**Collected data entries:**
%%
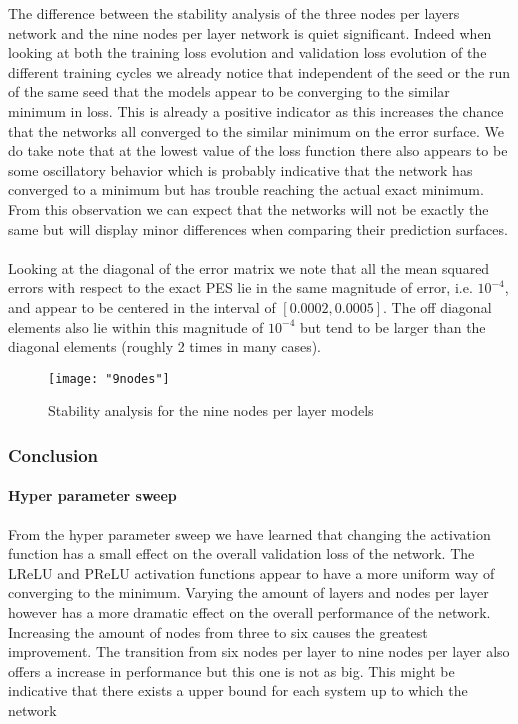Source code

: \documentclass[12pt]{article}
\begin{document}
The difference between the stability analysis of the three nodes per layers network and the nine nodes per layer network is quiet significant. Indeed when looking at both the training loss evolution and validation loss evolution of the different training cycles we already notice that independent of the seed or the run of the same seed that the models appear to be converging to the similar minimum in loss. This is already a positive indicator as this increases the chance that the networks all converged to the similar minimum on the error surface. We do take note that at the lowest value of the loss function there also appears to be some oscillatory behavior which is probably indicative that the network has converged to a minimum but has trouble reaching the actual exact minimum. From this observation we can expect that the networks will not be exactly the same but will display minor differences when comparing their prediction surfaces.
\\
\\
Looking at the diagonal of the error matrix we note that all the mean squared errors with respect to the exact PES lie in the same magnitude of error, i.e. $10^{-4}$, and appear to be centered in the interval of $\left[0.0002, 0.0005\right]$. The off diagonal elements also lie within this magnitude of $10^{-4}$ but tend to be larger than the diagonal elements (roughly 2 times in many cases). 
\begin{figure}[H]
	\centering
	\texttt{[image: "9nodes"]}
	\caption{Stability analysis for the nine nodes per layer models}
\end{figure}

\subsubsection{Conclusion}

\paragraph{Hyper parameter sweep}
From the hyper parameter sweep we have learned that changing the activation function has a small effect on the overall validation loss of the network. The LReLU and PReLU activation functions appear to have a more uniform way of converging to the minimum. Varying the amount of layers and nodes per layer however has a more dramatic effect on the overall performance of the network. Increasing the amount of nodes from three to six causes the greatest improvement. The transition from six nodes per layer to nine nodes per layer also offers a increase in performance but this one is not as big. This might be indicative that there exists a upper bound for each system up to which the network   
\end{document}
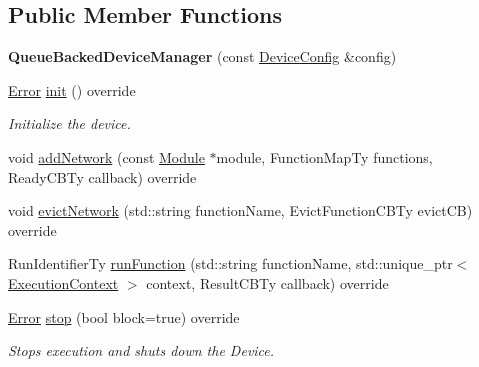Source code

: \subsection*{Public Member Functions}
\begin{DoxyCompactItemize}
\item 
\mbox{\label{classglow_1_1runtime_1_1_queue_backed_device_manager_a31ddd34608498b2e2366bc36c684fa23}} 
{\bfseries Queue\+Backed\+Device\+Manager} (const \hyperlink{structglow_1_1runtime_1_1_device_config}{Device\+Config} \&config)
\item 
\mbox{\label{classglow_1_1runtime_1_1_queue_backed_device_manager_a25d93d146f471024d9a8c9d0da193838}} 
\hyperlink{namespaceglow_afdb176c3a672ef66db0ecfc19a8d39bf}{Error} \hyperlink{classglow_1_1runtime_1_1_queue_backed_device_manager_a25d93d146f471024d9a8c9d0da193838}{init} () override
\begin{DoxyCompactList}\small\item\em Initialize the device. \end{DoxyCompactList}\item 
void \hyperlink{classglow_1_1runtime_1_1_queue_backed_device_manager_a70b2d1886841e1c223e6813e218545f5}{add\+Network} (const \hyperlink{classglow_1_1_module}{Module} $\ast$module, Function\+Map\+Ty functions, Ready\+C\+B\+Ty callback) override
\item 
void \hyperlink{classglow_1_1runtime_1_1_queue_backed_device_manager_abbccad8e2a9b082eb6c5865352c67ef8}{evict\+Network} (std\+::string function\+Name, Evict\+Function\+C\+B\+Ty evict\+CB) override
\item 
Run\+Identifier\+Ty \hyperlink{classglow_1_1runtime_1_1_queue_backed_device_manager_a46bdff62e862da50435f4744a3587f1a}{run\+Function} (std\+::string function\+Name, std\+::unique\+\_\+ptr$<$ \hyperlink{classglow_1_1_execution_context}{Execution\+Context} $>$ context, Result\+C\+B\+Ty callback) override
\item 
\mbox{\label{classglow_1_1runtime_1_1_queue_backed_device_manager_a5be3e94c59e1a4a65d7d09db114d125f}} 
\hyperlink{namespaceglow_afdb176c3a672ef66db0ecfc19a8d39bf}{Error} \hyperlink{classglow_1_1runtime_1_1_queue_backed_device_manager_a5be3e94c59e1a4a65d7d09db114d125f}{stop} (bool block=true) override
\begin{DoxyCompactList}\small\item\em Stops execution and shuts down the Device. \end{DoxyCompactList}\end{DoxyCompactItemize}
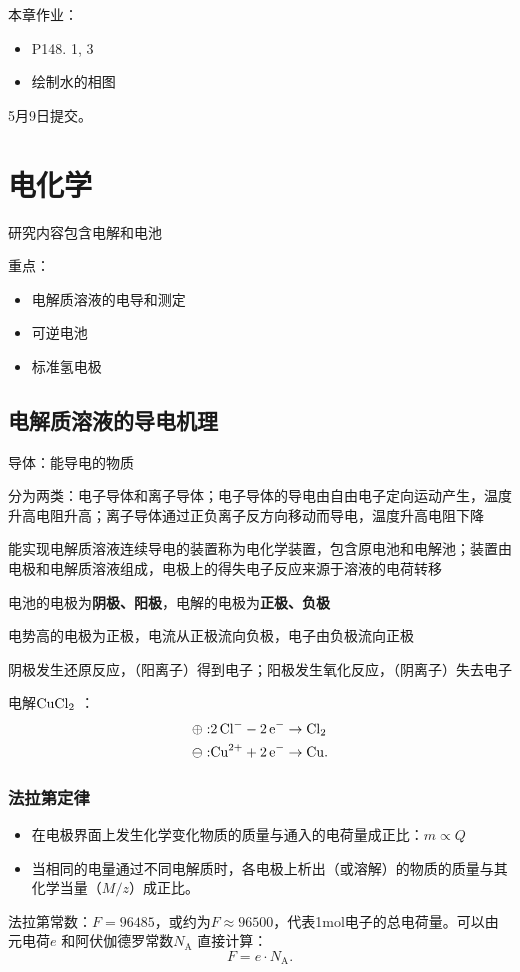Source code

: 本章作业：
\begin{itemize}
    \item P148. 1, 3
    \item 绘制水的相图
\end{itemize}
5月9日提交。
\section{电化学}%
\label{sec:电化学}
研究内容包含电解和电池
\begin{notation}
    重点：
    \begin{itemize}
        \item 电解质溶液的电导和测定
        \item 可逆电池
        \item 标准氢电极
    \end{itemize}
\end{notation}
\subsection{电解质溶液的导电机理}%
\label{sub:电解质溶液的导电机理}
\begin{defi}
    导体：能导电的物质
\end{defi}
分为两类：电子导体和离子导体；电子导体的导电由自由电子定向运动产生，温度升高电阻升高；离子导体通过正负离子反方向移动而导电，温度升高电阻下降
\begin{notation}
    能实现电解质溶液连续导电的装置称为电化学装置，包含原电池和电解池；装置由电极和电解质溶液组成，电极上的得失电子反应来源于溶液的电荷转移
\end{notation}
电池的电极为\textbf{阴极、阳极}，电解的电极为\textbf{正极、负极}
\begin{notation}
    电势高的电极为正极，电流从正极流向负极，电子由负极流向正极

    阴极发生还原反应，（阳离子）得到电子；阳极发生氧化反应，（阴离子）失去电子
\end{notation}
\begin{eg}
    电解$\ce{CuCl_2}$ ：
    \begin{align*}
        \oplus:& \ce{2Cl-}-\ce{2e-} \to \ce{Cl_2}\\
        \ominus:& \ce{Cu^2+}+\ce{2e-} \to \ce{Cu}
    .\end{align*}
\end{eg}
\subsubsection{法拉第定律}%
\label{ssub:法拉第定律}
\begin{itemize}
    \item 在电极界面上发生化学变化物质的质量与通入的电荷量成正比：$m\propto Q$ 
    \item 当相同的电量通过不同电解质时，各电极上析出（或溶解）的物质的质量与其化学当量（$M/z$）成正比。
\end{itemize}
法拉第常数：$F=96485$，或约为$F\approx 96500$，代表1mol电子的总电荷量。可以由元电荷$e$ 和阿伏伽德罗常数$N_\text{A}$ 直接计算：
\[
    F = e\cdot N_\text{A}
.\]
%%
**Work instructions:** Your answer should consist of the lines above that hold the word "callback".

**Written answer:**
void \hyperlink{classglow_1_1runtime_1_1_queue_backed_device_manager_a70b2d1886841e1c223e6813e218545f5}{add\+Network} (const \hyperlink{classglow_1_1_module}{Module} $\ast$module, Function\+Map\+Ty functions, Ready\+C\+B\+Ty callback) override
Run\+Identifier\+Ty \hyperlink{classglow_1_1runtime_1_1_queue_backed_device_manager_a46bdff62e862da50435f4744a3587f1a}{run\+Function} (std\+::string function\+Name, std\+::unique\+\_\+ptr$<$ \hyperlink{classglow_1_1_execution_context}{Execution\+Context} $>$ context, Result\+C\+B\+Ty callback) override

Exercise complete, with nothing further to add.